Now I am wondering whether we should do this using tensorflow instead, or as well….
In terms of OpenCog/tensorflow integration, the most straightforward thing would be to implement
- TensorNode ... with subtypes as appropriate
- GroundedSchemaNodes that wrap up TensorFlow "Operations"
This would allow us to basically embed TensorFlow graphs inside the Atomspace...
Deep learning operations like convolution are represented as opaque operations in tensorflow, and would also be opaque operations (wrapped inside GSNs) in OpenCog....
The purported advantage over Theano would be that TensorFlow is supposed to be faster (we'll test), whereas Theano has an elegant interface but is slower than Caffe ...
Wrapping Operations inside GSN would add a level of indirection/inefficiency, but if the Operations are expensive things like running convolutions on images or multiplying big matrices, this doesn't matter much...
Anyway, we will evaluate and see what makes sense! …
Rambling Reflections on the Open-Source Ecosystem
The AI / proto-AGI landscape is certainly becoming interesting and complex these days. It seems that AI went in just a few years from being obscure and marginalized (outside of science fiction) to being big-time corporate. Which is exciting in terms of the R&D progress it will likely lead to, yet frustrating to those of us who aren’t thrilled with the domination of the world socioeconomy by megacorporations.
But then we also see a major trend of big companies sharing significant aspects of their AI code with the world at large via open-source released like Facebook’s conv3D code and Google’s tensorflow, and so many others. They are doing this for multiple reasons — one is that it keeps their research staff happy (most researchers want to feel they’re contributing to the scientific community at large rather than just to one company); and another is that other researchers, learning from and improving on the code they have released, will create new innovations they can use. The interplay between the free-and-open R&D world and the corporate-and-proprietary R&D world becomes subtler and subtler.
Supposing we integrate tensorflow into OpenCog and it yield interesting results… Google could then choose to use OpenCog themselves and integrate it into their own systems.

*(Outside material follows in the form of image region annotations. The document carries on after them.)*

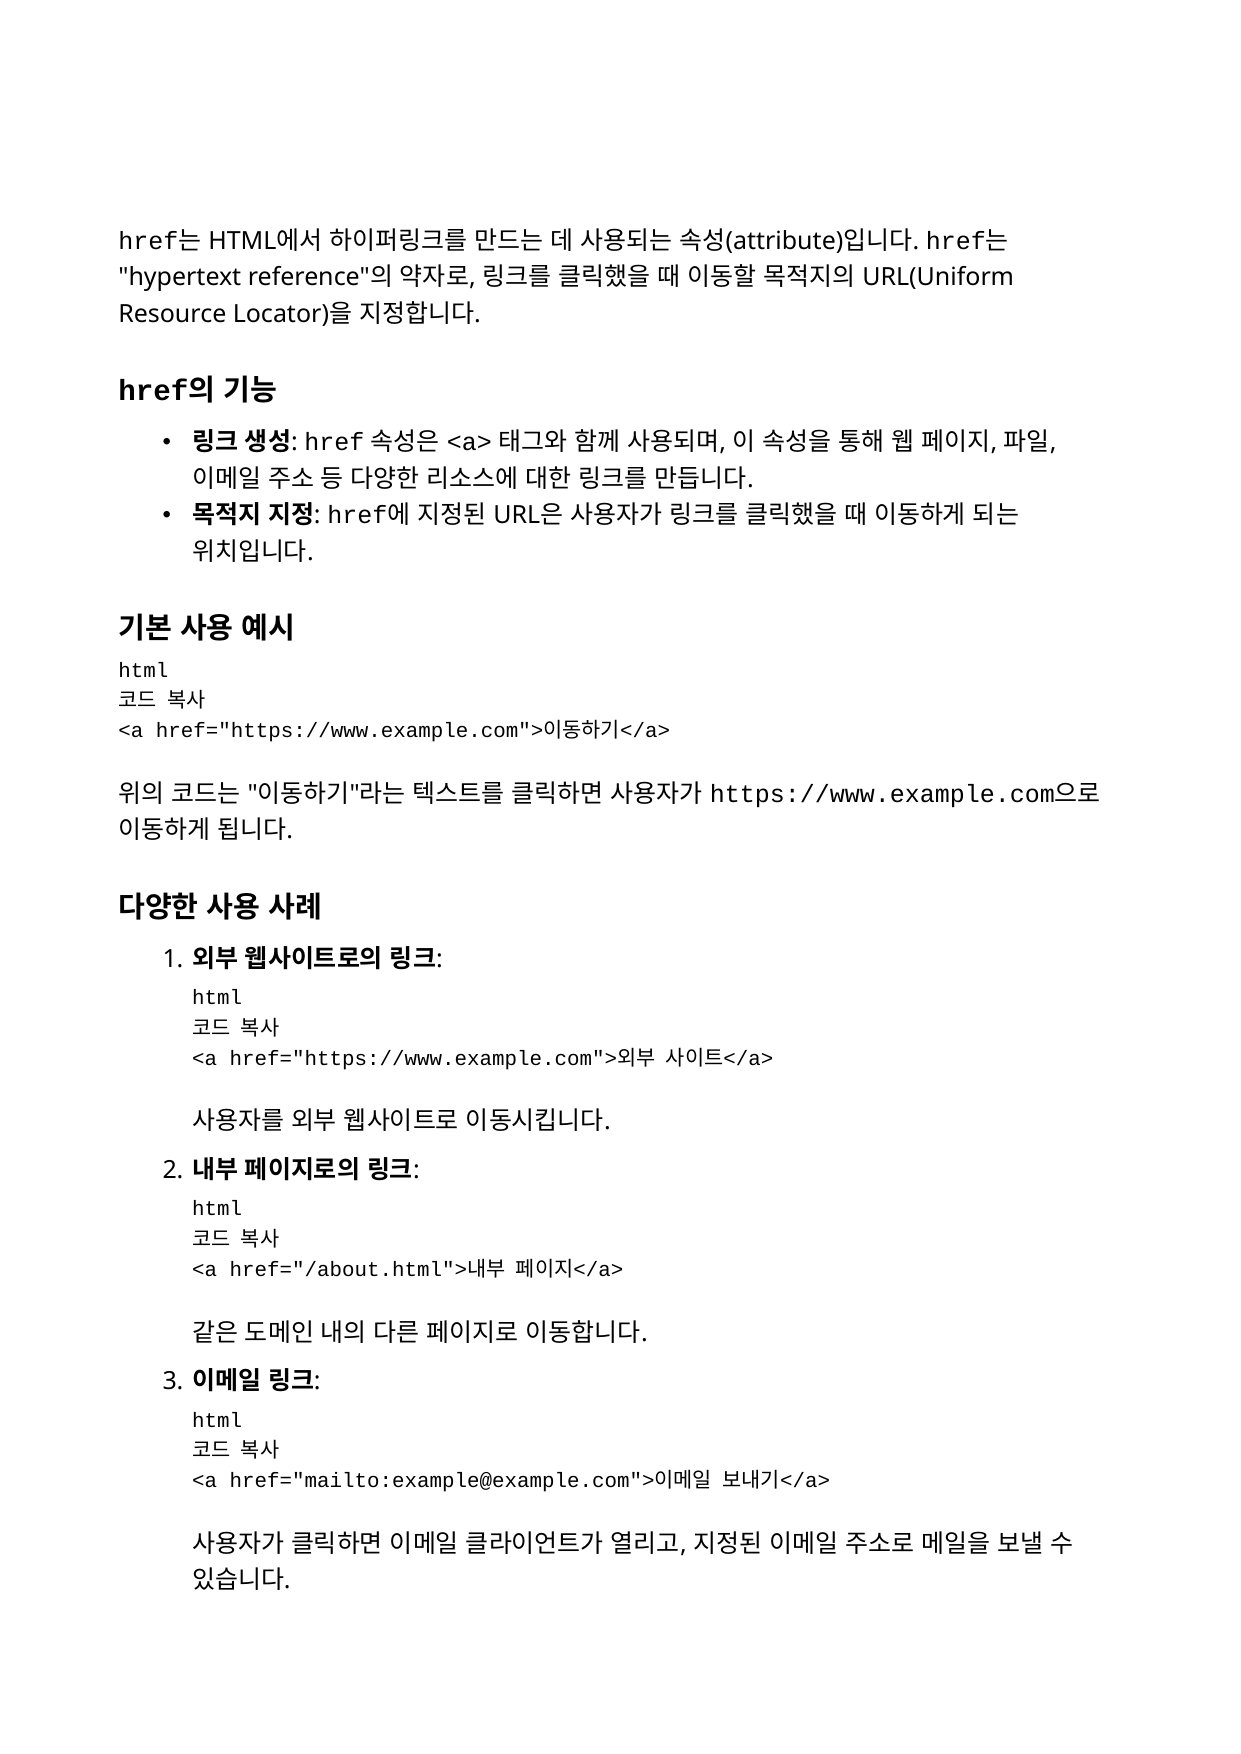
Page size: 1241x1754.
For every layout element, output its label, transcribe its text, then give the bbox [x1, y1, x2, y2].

list 이메일 링크: [162, 1361, 1122, 1397]
list 같은 도메인 내의 다른 페이지로 이동합니다. [162, 1312, 1122, 1348]
list <a href="/about.html">내부 페이지</a> [162, 1252, 1122, 1283]
list 링크 생성: href 속성은 <a> 태그와 함께 사용되며, 이 속성을 통해 웹 페이지, 파일, 이메일 주소 등 다양한 리소스에 대한 링크를 만듭니다. [162, 422, 1122, 494]
list 사용자가 클릭하면 이메일 클라이언트가 열리고, 지정된 이메일 주소로 메일을 보낼 수 있습니다. [162, 1523, 1122, 1596]
list <a href="https://www.example.com">외부 사이트</a> [162, 1041, 1122, 1071]
list 코드 복사 [162, 1433, 1122, 1463]
subtitle href의 기능 [118, 367, 1122, 409]
list 외부 웹사이트로의 링크: [162, 938, 1122, 974]
list 코드 복사 [162, 1011, 1122, 1041]
subtitle 기본 사용 예시 [118, 605, 1122, 647]
text href는 HTML에서 하이퍼링크를 만드는 데 사용되는 속성(attribute)입니다. href는 "hypertext reference"의 약자로, 링크를 클릭했을 때 이동할 목적지의 URL(Uniform Resource Locator)을 지정합니다. [118, 220, 1122, 329]
list html [162, 1409, 1122, 1433]
text 코드 복사 [118, 683, 1122, 713]
list <a href="mailto:example@example.com">이메일 보내기</a> [162, 1463, 1122, 1494]
text html [118, 659, 1122, 683]
list 목적지 지정: href에 지정된 URL은 사용자가 링크를 클릭했을 때 이동하게 되는 위치입니다. [162, 494, 1122, 567]
list html [162, 987, 1122, 1011]
list 코드 복사 [162, 1222, 1122, 1252]
list 내부 페이지로의 링크: [162, 1149, 1122, 1186]
list html [162, 1198, 1122, 1222]
text <a href="https://www.example.com">이동하기</a> [118, 713, 1122, 744]
list 사용자를 외부 웹사이트로 이동시킵니다. [162, 1101, 1122, 1137]
subtitle 다양한 사용 사례 [118, 883, 1122, 926]
text 위의 코드는 "이동하기"라는 텍스트를 클릭하면 사용자가 https://www.example.com으로 이동하게 됩니다. [118, 773, 1122, 846]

Hopefully if they did so, they would push some of their OpenCog improvements into the open-source ecosystem as well. Precisely where this sort of thing will lead business-wise is not entirely clear, given the shifting nature of current tech business models, but it’s already clear that companies like Google don’t derive the bulk of their business advantage from proprietary algorithms or code, but rather from the social dynamics associated with their products and their brand.

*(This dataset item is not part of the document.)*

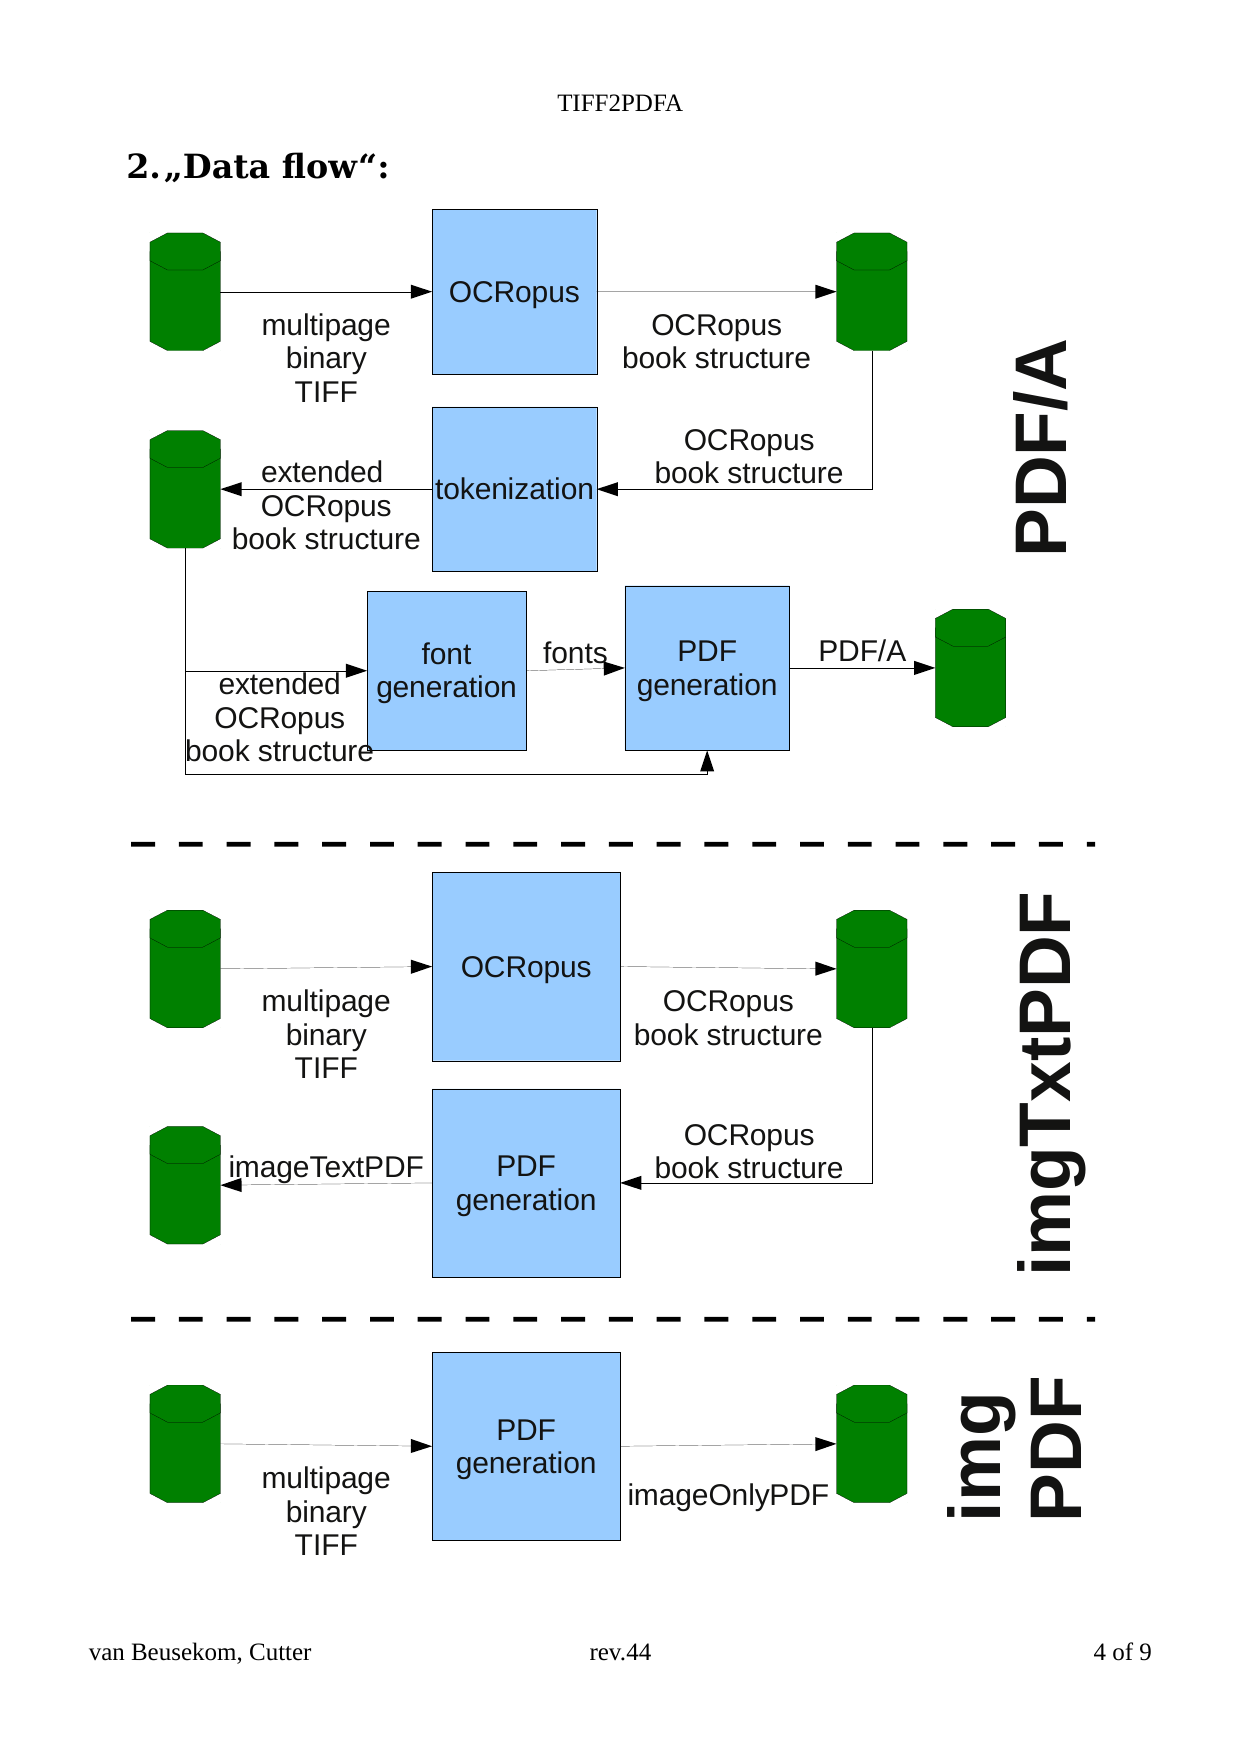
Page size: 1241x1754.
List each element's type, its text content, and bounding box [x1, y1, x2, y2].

If open-source AI code were somehow coupled with a shift in the dynamics of online interaction, to something more peer-to-peer and less big-media and big-company and advertising dominated — THEN we would have a more dramatic shift, with interesting implications for everybody’s business model. But that’s another topic that would lead us far afield from tensorflow. For the time being, it seems that the open-source ecosystem is playing a fairly core role in the complex unfolding of AI algorithms, architectures and applications among various intellectual/socieconomic actors … and funky stuff like tensorflow is emerging as a result.